[EXERCISE AIM] Exactly the lines from the beginning of the records below through the line with "Step 1. si,j(1)" must be given again, without pictures.

*** EXTRACTED MATERIAL ***

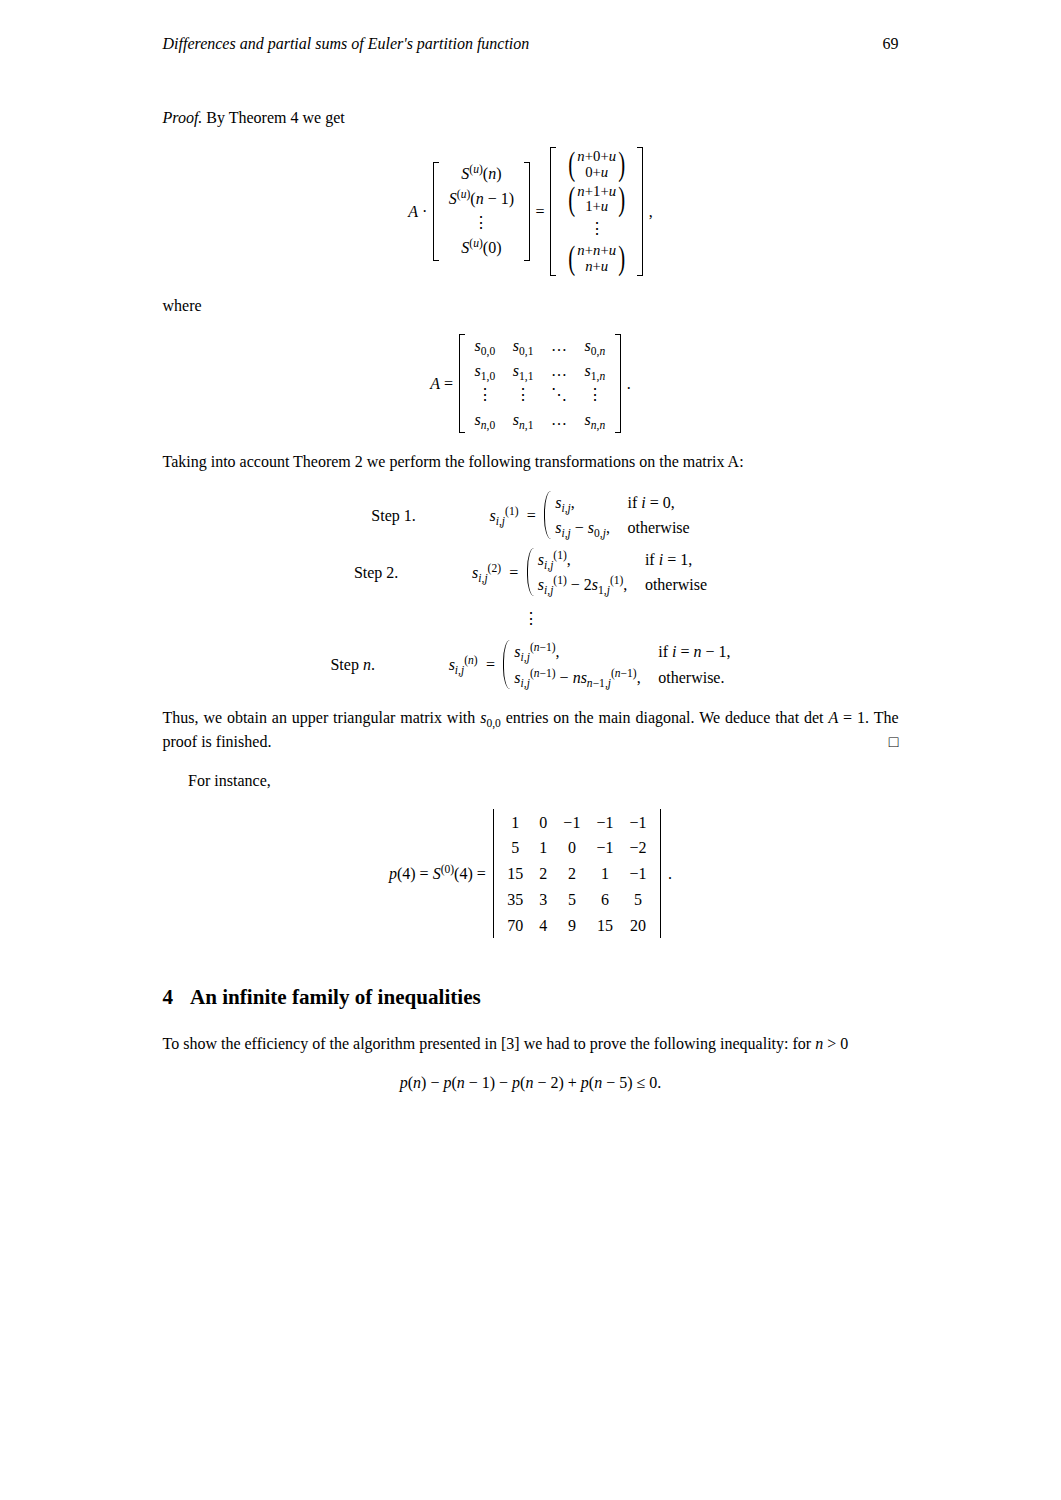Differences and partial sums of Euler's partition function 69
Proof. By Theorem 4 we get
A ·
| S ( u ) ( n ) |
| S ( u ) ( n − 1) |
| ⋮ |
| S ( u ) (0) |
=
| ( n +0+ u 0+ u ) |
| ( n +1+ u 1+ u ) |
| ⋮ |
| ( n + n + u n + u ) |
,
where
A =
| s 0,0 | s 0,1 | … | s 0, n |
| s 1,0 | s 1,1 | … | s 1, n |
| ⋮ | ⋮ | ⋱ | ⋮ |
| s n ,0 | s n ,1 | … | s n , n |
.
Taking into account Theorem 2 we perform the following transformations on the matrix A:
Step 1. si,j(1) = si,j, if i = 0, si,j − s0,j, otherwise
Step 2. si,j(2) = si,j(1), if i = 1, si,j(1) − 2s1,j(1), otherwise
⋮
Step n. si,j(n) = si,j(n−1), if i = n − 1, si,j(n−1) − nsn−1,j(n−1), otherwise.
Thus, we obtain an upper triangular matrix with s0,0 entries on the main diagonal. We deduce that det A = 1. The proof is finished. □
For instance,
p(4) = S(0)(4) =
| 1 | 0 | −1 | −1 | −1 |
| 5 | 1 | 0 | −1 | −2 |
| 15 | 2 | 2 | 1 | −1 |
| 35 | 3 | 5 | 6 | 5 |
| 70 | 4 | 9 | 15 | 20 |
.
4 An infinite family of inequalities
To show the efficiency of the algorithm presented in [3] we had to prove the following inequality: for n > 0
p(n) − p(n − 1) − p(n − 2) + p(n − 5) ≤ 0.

*** End of EXTRACTED MATERIAL ***

[RESULT OF THIS EXERCISE]
Differences and partial sums of Euler's partition function 69
Proof. By Theorem 4 we get
A ·
| S ( u ) ( n ) |
| S ( u ) ( n − 1) |
| ⋮ |
| S ( u ) (0) |
=
| ( n +0+ u 0+ u ) |
| ( n +1+ u 1+ u ) |
| ⋮ |
| ( n + n + u n + u ) |
,
where
A =
| s 0,0 | s 0,1 | … | s 0, n |
| s 1,0 | s 1,1 | … | s 1, n |
| ⋮ | ⋮ | ⋱ | ⋮ |
| s n ,0 | s n ,1 | … | s n , n |
.
Taking into account Theorem 2 we perform the following transformations on the matrix A:
Step 1. si,j(1) = si,j, if i = 0, si,j − s0,j, otherwise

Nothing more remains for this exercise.